Prompt >> Could you retype all of the records exactly, leaving out every picture?

+ + + +

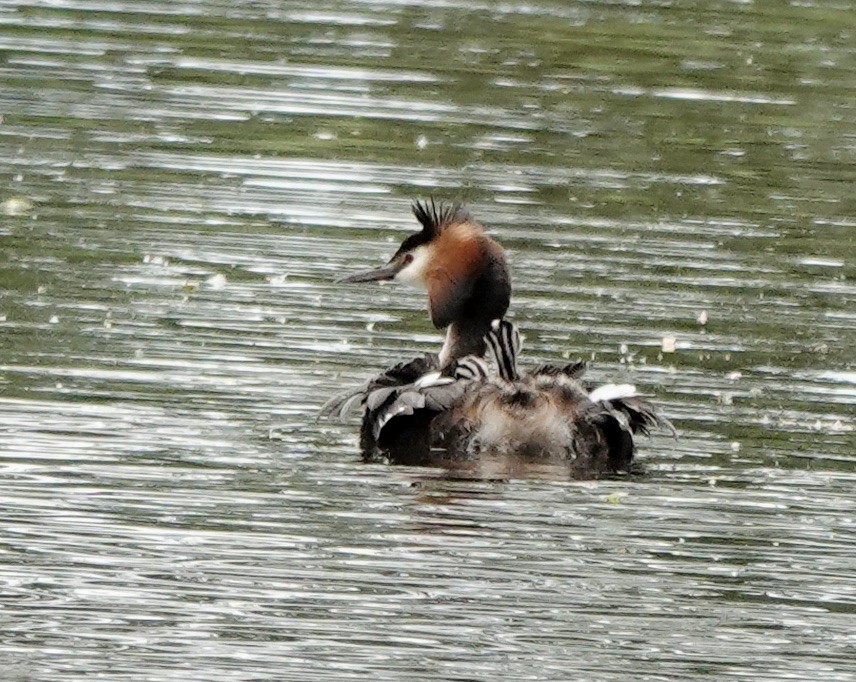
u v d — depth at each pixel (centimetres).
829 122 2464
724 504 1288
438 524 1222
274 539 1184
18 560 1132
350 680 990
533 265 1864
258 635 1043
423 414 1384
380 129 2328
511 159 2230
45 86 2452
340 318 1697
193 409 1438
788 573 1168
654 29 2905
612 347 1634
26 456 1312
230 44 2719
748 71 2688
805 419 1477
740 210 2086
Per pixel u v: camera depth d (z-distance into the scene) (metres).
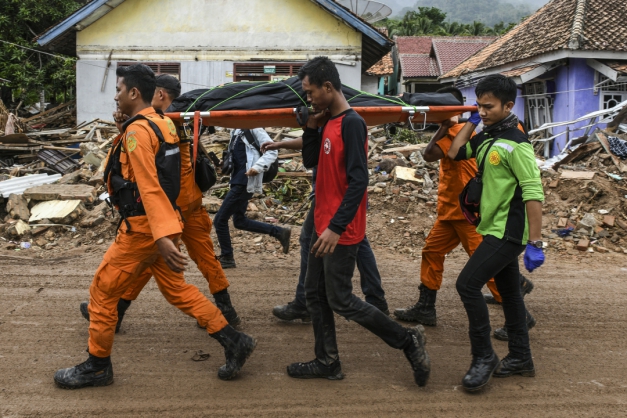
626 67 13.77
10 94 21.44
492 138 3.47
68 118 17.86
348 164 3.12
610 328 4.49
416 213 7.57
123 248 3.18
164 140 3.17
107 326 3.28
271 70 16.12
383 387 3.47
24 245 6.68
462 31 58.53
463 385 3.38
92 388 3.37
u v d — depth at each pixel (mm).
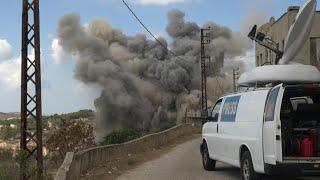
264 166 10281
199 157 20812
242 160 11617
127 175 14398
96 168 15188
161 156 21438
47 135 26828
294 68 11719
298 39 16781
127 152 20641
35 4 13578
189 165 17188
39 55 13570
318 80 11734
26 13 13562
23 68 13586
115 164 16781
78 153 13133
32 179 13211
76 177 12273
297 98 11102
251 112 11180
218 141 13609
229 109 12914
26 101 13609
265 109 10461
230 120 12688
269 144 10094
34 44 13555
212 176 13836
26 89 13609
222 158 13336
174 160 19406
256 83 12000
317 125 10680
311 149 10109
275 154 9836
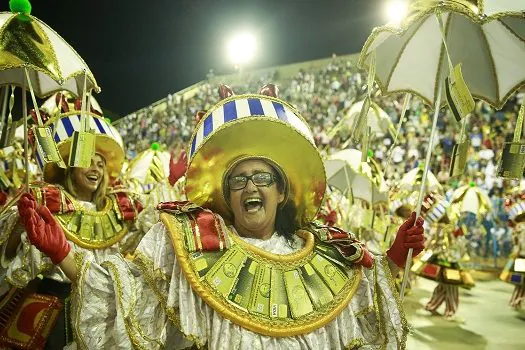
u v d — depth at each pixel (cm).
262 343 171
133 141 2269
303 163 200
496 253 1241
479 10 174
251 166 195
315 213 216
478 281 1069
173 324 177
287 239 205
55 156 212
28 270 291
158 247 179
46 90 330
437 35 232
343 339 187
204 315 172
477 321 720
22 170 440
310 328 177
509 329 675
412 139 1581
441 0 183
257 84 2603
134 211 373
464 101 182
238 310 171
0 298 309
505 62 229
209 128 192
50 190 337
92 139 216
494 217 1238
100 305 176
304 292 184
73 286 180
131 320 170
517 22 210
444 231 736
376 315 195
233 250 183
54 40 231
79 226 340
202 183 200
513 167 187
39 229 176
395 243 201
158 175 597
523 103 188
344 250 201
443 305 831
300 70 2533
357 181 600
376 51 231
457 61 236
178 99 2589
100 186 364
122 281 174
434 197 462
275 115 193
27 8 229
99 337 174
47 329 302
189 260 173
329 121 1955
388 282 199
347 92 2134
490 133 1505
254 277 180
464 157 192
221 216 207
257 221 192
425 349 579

+ + + +

Response to the exercise >>
u v d — depth at each pixel (centimetres).
829 122 2464
724 504 1288
438 524 1222
274 539 1184
18 560 1132
350 680 990
533 265 1864
258 635 1043
423 414 1384
380 129 2328
511 159 2230
45 86 2452
340 318 1697
193 409 1438
788 573 1168
654 29 2905
612 347 1634
26 456 1312
230 44 2719
748 71 2688
805 419 1477
740 210 2086
Per pixel u v: camera depth d (z-distance into the scene) (metres).
626 67 13.77
10 94 21.44
492 138 3.47
68 118 17.86
348 164 3.12
610 328 4.49
416 213 7.57
123 248 3.18
164 140 3.17
107 326 3.28
271 70 16.12
383 387 3.47
24 245 6.68
462 31 58.53
463 385 3.38
92 388 3.37
u v d — depth at each pixel (mm).
264 166 10281
199 157 20812
242 160 11617
127 175 14398
96 168 15188
161 156 21438
47 135 26828
294 68 11719
298 39 16781
127 152 20641
35 4 13578
189 165 17188
39 55 13570
318 80 11734
26 13 13562
23 68 13586
115 164 16781
78 153 13133
32 179 13211
76 177 12273
297 98 11102
251 112 11180
218 141 13609
229 109 12914
26 101 13609
265 109 10461
230 120 12688
269 144 10094
34 44 13555
212 176 13836
26 89 13609
222 158 13336
174 160 19406
256 83 12000
317 125 10680
311 149 10109
275 154 9836
u v d — depth at each pixel (cm).
262 343 171
133 141 2269
303 163 200
496 253 1241
479 10 174
251 166 195
315 213 216
478 281 1069
173 324 177
287 239 205
55 156 212
28 270 291
158 247 179
46 90 330
437 35 232
343 339 187
204 315 172
477 321 720
22 170 440
310 328 177
509 329 675
412 139 1581
441 0 183
257 84 2603
134 211 373
464 101 182
238 310 171
0 298 309
505 62 229
209 128 192
50 190 337
92 139 216
494 217 1238
100 305 176
304 292 184
73 286 180
131 320 170
517 22 210
444 231 736
376 315 195
233 250 183
54 40 231
79 226 340
202 183 200
513 167 187
39 229 176
395 243 201
158 175 597
523 103 188
344 250 201
443 305 831
300 70 2533
357 181 600
376 51 231
457 61 236
178 99 2589
100 186 364
122 281 174
434 197 462
275 115 193
27 8 229
99 337 174
47 329 302
189 260 173
329 121 1955
388 282 199
347 92 2134
490 133 1505
254 277 180
464 157 192
221 216 207
257 221 192
425 349 579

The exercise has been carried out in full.